** What is needed **
Where the data below begins, start duplicating lines exactly, and finish with the line containing "(lib_symbols)"; add nothing else. Leave the pictures out.

_ _ _ _ _

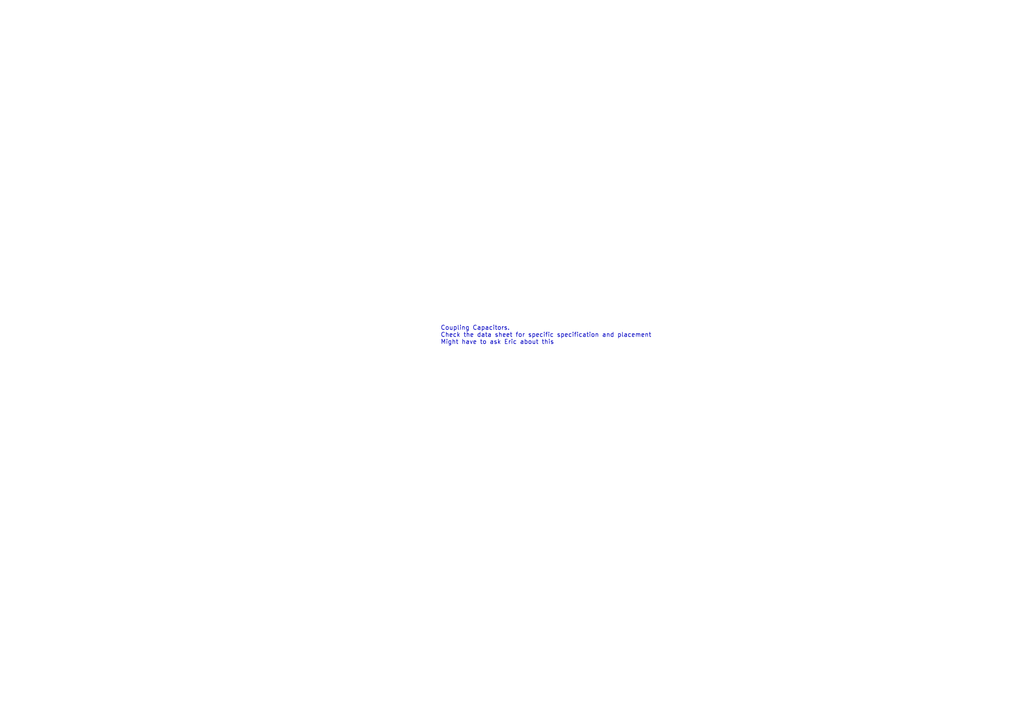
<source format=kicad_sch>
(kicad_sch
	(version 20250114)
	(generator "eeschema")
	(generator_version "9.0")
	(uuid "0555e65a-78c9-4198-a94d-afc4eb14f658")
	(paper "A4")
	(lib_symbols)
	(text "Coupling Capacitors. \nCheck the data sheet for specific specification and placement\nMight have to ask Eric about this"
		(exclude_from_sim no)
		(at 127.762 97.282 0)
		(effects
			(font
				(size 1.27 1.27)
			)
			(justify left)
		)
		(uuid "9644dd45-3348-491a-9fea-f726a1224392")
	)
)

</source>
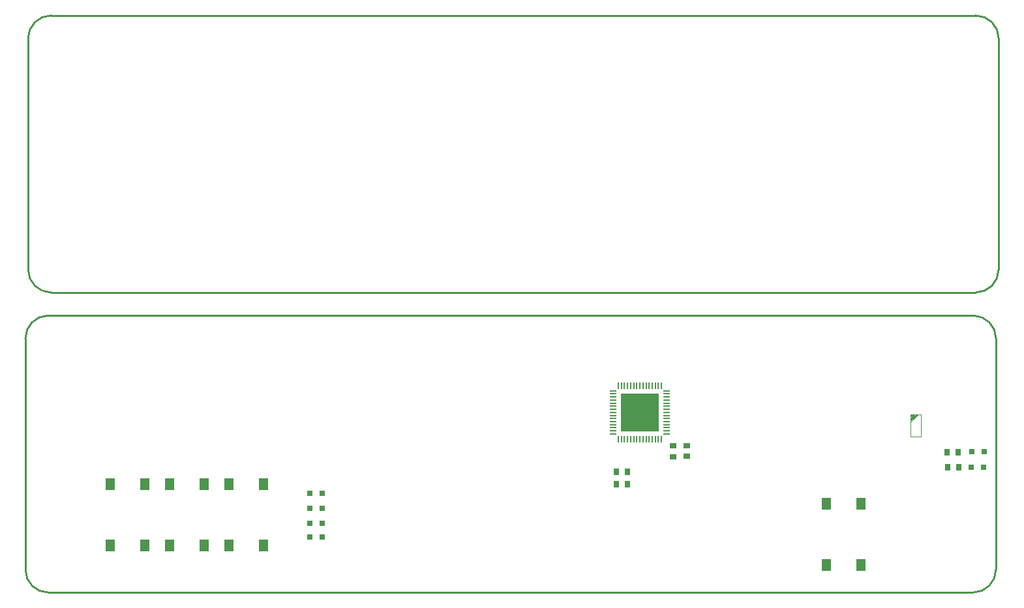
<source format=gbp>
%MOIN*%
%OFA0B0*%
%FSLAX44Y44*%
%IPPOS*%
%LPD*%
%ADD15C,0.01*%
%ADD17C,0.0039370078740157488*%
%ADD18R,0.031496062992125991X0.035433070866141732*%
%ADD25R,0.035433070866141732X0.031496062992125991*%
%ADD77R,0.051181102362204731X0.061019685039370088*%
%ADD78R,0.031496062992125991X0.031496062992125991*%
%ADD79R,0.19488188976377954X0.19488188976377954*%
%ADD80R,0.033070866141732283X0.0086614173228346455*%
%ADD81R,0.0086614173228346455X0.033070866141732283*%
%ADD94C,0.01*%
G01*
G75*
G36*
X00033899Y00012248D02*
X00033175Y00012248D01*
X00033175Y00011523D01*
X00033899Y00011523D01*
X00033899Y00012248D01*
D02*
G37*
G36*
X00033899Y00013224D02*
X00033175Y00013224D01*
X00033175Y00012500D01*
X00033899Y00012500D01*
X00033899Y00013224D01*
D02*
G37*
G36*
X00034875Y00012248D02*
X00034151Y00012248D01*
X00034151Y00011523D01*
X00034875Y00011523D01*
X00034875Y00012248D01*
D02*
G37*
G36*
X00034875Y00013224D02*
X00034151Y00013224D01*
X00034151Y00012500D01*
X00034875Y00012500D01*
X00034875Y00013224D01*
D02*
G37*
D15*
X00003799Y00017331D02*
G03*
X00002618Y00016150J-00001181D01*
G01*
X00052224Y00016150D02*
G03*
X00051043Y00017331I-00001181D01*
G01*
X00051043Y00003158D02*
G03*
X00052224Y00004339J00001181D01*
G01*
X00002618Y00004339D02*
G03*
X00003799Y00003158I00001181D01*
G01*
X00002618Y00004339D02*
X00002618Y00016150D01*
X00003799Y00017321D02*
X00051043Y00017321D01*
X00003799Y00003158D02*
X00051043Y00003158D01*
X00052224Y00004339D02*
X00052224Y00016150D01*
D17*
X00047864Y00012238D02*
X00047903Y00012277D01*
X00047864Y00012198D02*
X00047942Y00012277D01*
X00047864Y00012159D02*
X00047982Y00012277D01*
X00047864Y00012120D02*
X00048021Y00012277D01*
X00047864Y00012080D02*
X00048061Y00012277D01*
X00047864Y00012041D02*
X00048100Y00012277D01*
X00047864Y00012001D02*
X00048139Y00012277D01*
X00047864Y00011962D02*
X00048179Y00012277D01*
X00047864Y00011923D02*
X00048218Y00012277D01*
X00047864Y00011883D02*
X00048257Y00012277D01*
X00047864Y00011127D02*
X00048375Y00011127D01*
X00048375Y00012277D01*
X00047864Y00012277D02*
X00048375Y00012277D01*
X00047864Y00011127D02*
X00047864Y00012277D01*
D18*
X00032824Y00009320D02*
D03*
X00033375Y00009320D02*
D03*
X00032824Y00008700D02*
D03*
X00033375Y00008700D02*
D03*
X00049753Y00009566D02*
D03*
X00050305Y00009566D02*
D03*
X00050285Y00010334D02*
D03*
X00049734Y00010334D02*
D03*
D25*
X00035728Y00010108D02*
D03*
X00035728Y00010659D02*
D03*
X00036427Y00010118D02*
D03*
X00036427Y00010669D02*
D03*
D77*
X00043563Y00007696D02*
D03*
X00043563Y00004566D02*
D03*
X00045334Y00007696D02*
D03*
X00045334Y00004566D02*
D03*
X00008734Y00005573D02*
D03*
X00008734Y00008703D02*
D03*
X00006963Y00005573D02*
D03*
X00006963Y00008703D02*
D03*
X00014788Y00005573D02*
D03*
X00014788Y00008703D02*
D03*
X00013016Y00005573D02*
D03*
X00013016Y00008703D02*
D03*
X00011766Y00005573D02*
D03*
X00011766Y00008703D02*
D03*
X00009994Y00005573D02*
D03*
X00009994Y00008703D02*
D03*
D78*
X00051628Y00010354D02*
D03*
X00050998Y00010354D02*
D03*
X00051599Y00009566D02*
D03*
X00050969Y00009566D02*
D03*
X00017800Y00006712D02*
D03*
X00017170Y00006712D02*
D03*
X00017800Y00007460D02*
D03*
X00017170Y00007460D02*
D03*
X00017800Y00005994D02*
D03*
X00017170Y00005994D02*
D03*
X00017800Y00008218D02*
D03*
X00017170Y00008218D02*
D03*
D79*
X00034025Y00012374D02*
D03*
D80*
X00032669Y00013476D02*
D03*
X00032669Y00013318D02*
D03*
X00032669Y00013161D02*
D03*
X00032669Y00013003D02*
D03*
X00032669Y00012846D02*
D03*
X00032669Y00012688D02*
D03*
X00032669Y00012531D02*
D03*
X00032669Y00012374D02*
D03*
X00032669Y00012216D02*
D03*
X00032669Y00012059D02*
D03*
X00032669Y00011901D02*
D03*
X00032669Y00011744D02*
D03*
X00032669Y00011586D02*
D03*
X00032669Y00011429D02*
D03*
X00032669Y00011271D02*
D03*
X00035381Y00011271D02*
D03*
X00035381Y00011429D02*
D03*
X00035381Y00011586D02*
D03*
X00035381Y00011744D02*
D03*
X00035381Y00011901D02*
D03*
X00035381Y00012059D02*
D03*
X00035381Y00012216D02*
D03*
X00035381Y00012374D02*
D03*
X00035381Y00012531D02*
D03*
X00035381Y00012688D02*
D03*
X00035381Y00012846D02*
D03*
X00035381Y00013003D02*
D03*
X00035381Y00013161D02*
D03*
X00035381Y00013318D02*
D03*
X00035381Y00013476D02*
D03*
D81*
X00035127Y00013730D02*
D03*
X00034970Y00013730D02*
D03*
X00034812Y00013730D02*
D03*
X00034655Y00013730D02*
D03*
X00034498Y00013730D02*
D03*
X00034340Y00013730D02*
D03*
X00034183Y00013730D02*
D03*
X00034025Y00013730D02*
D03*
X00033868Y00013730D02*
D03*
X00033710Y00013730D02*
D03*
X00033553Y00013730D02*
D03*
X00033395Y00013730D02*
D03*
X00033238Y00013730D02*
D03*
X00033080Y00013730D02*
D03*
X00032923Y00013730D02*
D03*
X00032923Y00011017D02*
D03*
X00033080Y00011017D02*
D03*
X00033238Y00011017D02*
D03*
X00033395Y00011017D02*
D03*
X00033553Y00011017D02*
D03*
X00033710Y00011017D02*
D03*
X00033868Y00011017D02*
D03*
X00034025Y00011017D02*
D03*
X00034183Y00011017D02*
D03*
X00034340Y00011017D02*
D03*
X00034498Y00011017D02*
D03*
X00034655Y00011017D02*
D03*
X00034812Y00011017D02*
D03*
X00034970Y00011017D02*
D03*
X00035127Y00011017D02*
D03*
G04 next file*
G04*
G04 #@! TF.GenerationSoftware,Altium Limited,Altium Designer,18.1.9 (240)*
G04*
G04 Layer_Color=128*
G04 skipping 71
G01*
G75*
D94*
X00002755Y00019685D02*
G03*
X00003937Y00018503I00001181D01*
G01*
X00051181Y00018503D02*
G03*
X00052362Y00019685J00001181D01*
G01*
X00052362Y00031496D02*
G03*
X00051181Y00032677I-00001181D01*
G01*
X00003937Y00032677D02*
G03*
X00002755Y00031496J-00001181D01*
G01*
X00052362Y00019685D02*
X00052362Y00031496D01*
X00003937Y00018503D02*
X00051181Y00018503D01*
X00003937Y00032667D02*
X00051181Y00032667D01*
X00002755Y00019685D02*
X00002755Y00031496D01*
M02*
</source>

_ _ _ _ _

** Response below **
<source format=kicad_sch>
(kicad_sch
	(version 20250114)
	(generator "eeschema")
	(generator_version "9.0")
	(uuid "0555e65a-78c9-4198-a94d-afc4eb14f658")
	(paper "A4")
	(lib_symbols)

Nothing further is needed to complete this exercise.